El conjunto de la boca y los labios destaca en un rostro sobre todo si están bien atendidos. Nos preocupamos por cuidar el contorno de los ojos o de luchar contra las arrugas de expresión, pero a veces olvidamos que mantener los labios hidratados y sin grietas es igual de importante que cualquier tratamiento anti-edad. Los bálsamos, las vaselinas y los labiales adecuados son imprescindibles en cualquier neceser que precie.

El frío, el calor excesivo, el aire acondicionado, la contaminación o el sol, son agentes que atacan la piel de los labios. Ésta es una parte carnosa, sin glándulas sebáceas  y muy expuesta a la humedad continua de la boca y a los agentes externos. Todos estos elementos hacen de los labios una parte muy sensible, que se deshidrata con facilidad y muy propensa a sufrir grietas.

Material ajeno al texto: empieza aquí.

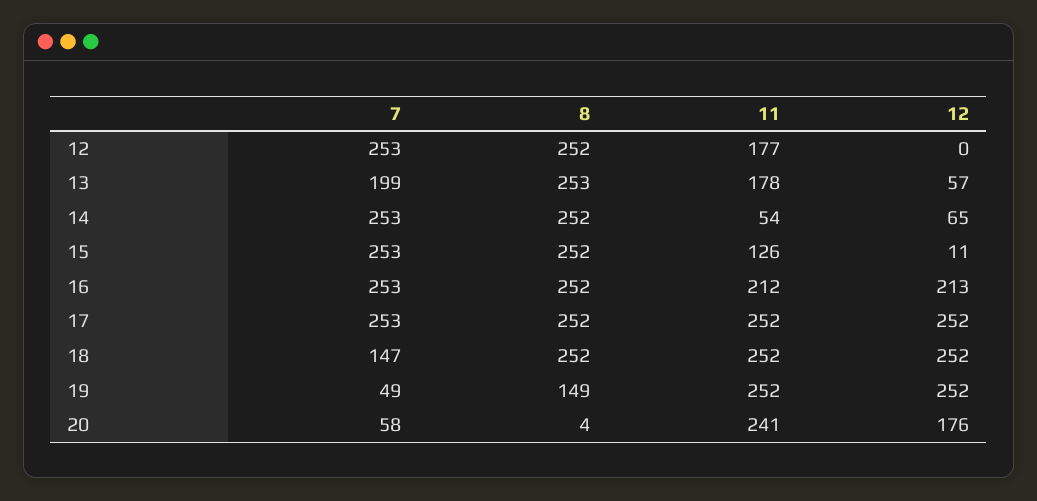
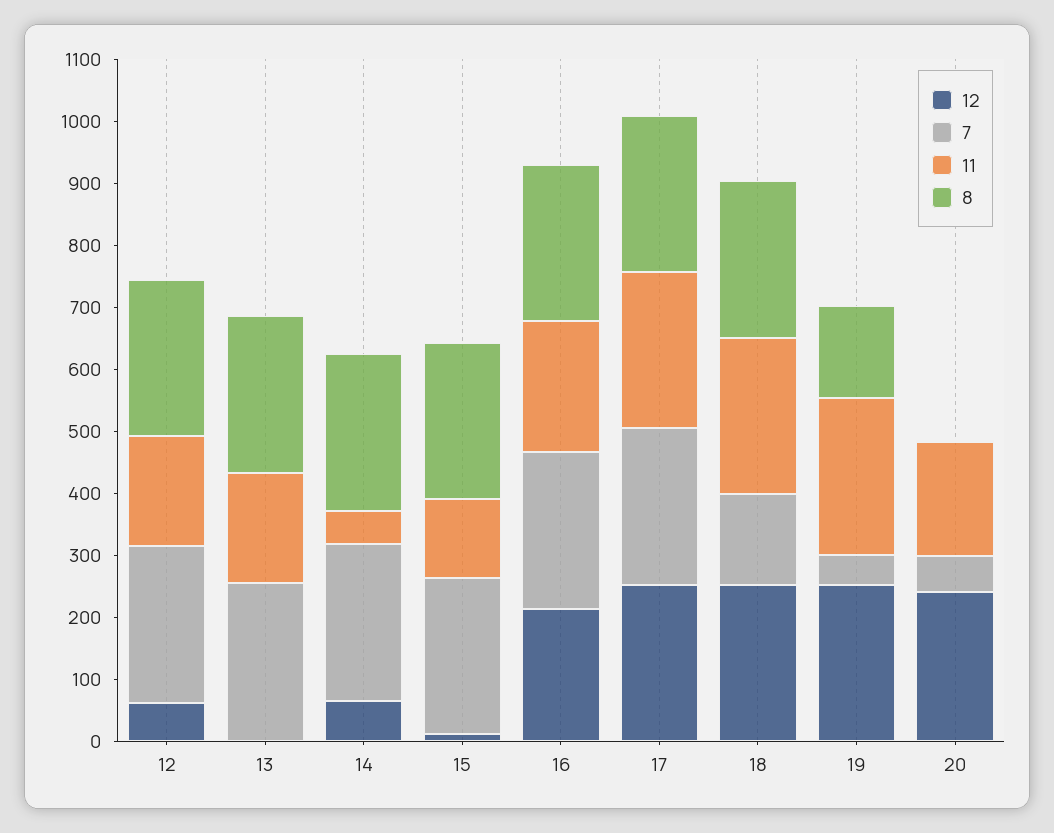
  {
    "7": {
      "12": 253,
-     "13": 199,
+     "13": 260,
      "14": 253,
      "15": 253,
      "16": 253,
      "17": 253,
      "18": 147,
      "19": 49,
      "20": 58
    },
    "8": {
      "12": 252,
      "13": 253,
      "14": 252,
      "15": 252,
      "16": 252,
      "17": 252,
      "18": 252,
      "19": 149,
      "20": 4
    },
    "11": {
      "12": 177,
      "13": 178,
      "14": 54,
      "15": 126,
      "16": 212,
      "17": 252,
      "18": 252,
      "19": 252,
-     "20": 241
+     "20": 180
    },
    "12": {
-     "12": 0,
+     "12": 60,
-     "13": 57,
+     "13": 0,
      "14": 65,
      "15": 11,
      "16": 213,
      "17": 252,
      "18": 252,
      "19": 252,
-     "20": 176
+     "20": 240
    }
  }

Para mantener los labios sanos e hidratados:

– Cuando vayas a elegir un bálsamo labial evita aquellos que contengan glicerina o parafina y los que tengan fórmulas muy trabajadas. Este tipo de productos  pueden producir un efecto rebote porque, aunque aparentemente nutran los labios, también los cubre con una película que tapona los poros e impide su la regeneración y acaba resecándolos aún más. Inclínate por aquellos que llevan vaselina, aloe vera, caléndula o productos calmantes como la árnica. Muchas veces los productos más sencillos y tradicionales son los más efectivos.

– Exfolia suavemente los labios. Realiza pequeños círculos alrededor de la piel con el fin de eliminar las células muertas y los pellejitos que se levantan en ocasiones. Aunque tradicionalmente se ha aconsejado dar una pasada por los labios con el cepillo de dientes, esto es un grave error. Las cerdas de los cepillos son muy agresivas. Es aconsejable  utilizar un producto adecuado para exfoliar los labios cada dos semanas y seguidamente aplicar un buen bálsamo hidratante.

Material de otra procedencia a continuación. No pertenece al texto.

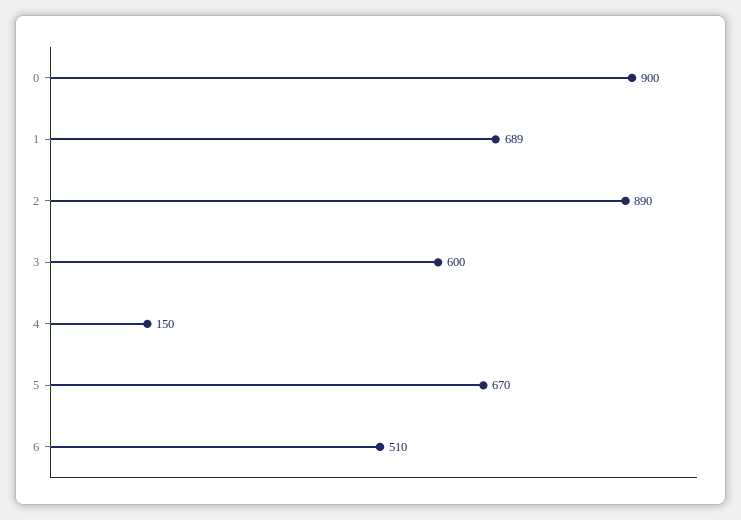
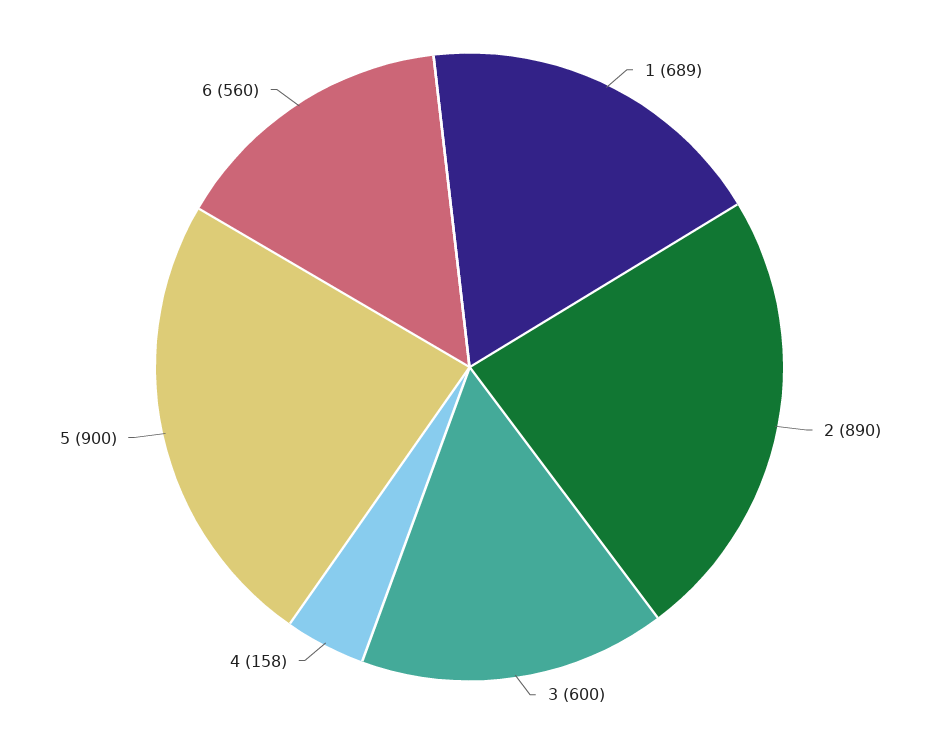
  {
-   "0": 900,
    "1": 689,
    "2": 890,
    "3": 600,
-   "4": 150,
+   "4": 158,
-   "5": 670,
+   "5": 900,
-   "6": 510
+   "6": 560
  }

– Hidratación. Nutrir e hidratar es tan importante en los labios como en cualquier otra parte del cuerpo, sin embargo el hecho de que sean tan sensibles a los cambios de temperatura o a la contaminación, obliga a intensificar la hidratación. Bebe agua constantemente y aplica tu bálsamo durante el día. Por la noche favorece su regeneración haciendo extensiva a los labios tu crema hidratante habitual (si no lleva perfumes o alcohol) o una crema regeneradora especial para esta parte de la boca.

Protegerlos y cuidarlos

– Protección solar. Por la misma razón que protegemos nuestra piel de los rayos solares, debemos proteger los labios. Su finísima capa de piel es muy sensible y la incidencia del sol provoca que se sequen o que se quemen con facilidad. Los fieles a la nieve conocen muy bien las consecuencias de no proteger los labios y utilizan bloqueadores solares que actúan frente al reflejo de la luz sobre la nieve. Igualmente en la playa o cuando vayamos a realizar cualquier actividad al aire libre o cerca del agua debemos utilizar un buen labial con protección UV.

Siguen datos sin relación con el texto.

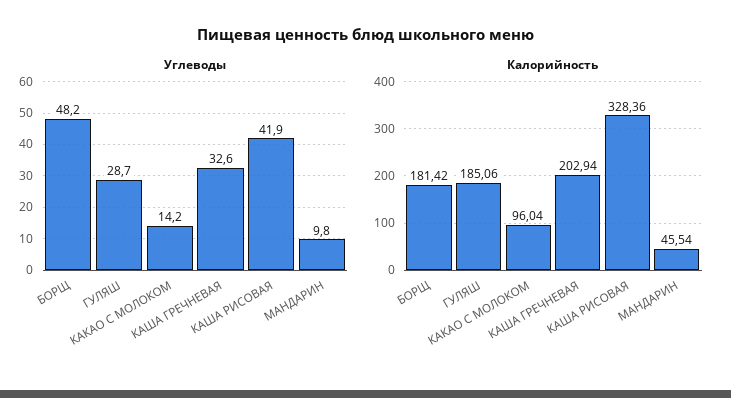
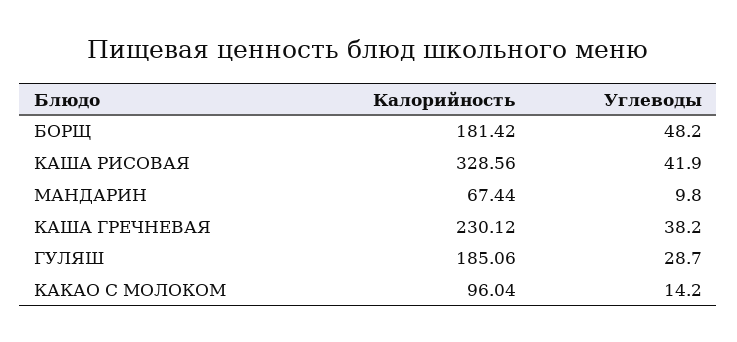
  {
    "Углеводы": {
      "БОРЩ": 48.2,
      "ГУЛЯШ": 28.7,
      "КАКАО С МОЛОКОМ": 14.2,
-     "КАША ГРЕЧНЕВАЯ": 32.6,
+     "КАША ГРЕЧНЕВАЯ": 38.2,
      "КАША РИСОВАЯ": 41.9,
      "МАНДАРИН": 9.8
    },
    "Калорийность": {
      "БОРЩ": 181.42,
      "ГУЛЯШ": 185.06,
      "КАКАО С МОЛОКОМ": 96.04,
-     "КАША ГРЕЧНЕВАЯ": 202.94,
+     "КАША ГРЕЧНЕВАЯ": 230.12,
-     "КАША РИСОВАЯ": 328.36,
+     "КАША РИСОВАЯ": 328.56,
-     "МАНДАРИН": 45.54
+     "МАНДАРИН": 67.44
    }
  }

– No te comas el bálsamo labial. Por muy apetecible que pueda ser su sabor, el hecho de humedecer constantemente los labios con saliva va a hacer que se deshidraten más rápido, se resequen y se agrieten. Tampoco te muerdas los labios ni intentes arrancar los pellejitos que se levantan. Muchas veces de manera inconsciente acabamos por hacernos heridas o rasguños que acaban en males más serios que tardan en curar.

Cuidado con los pintalabios.

Este producto cosmético resulta bastante controvertido. Está demostrado que se utilizan componentes tóxicos que resultan perjudiciales para la salud. El plomo empleado para asegurar la permanencia del color sobre los labios es fácilmente asimilable por el organismo a través de los poros o directamente por la boca. Es importante leer bien la composición de cada producto, descartar aquellos que contengan elementos de riesgo y  optar por marcas conocidas que adviertan en su composición que son hipo-alergénicos.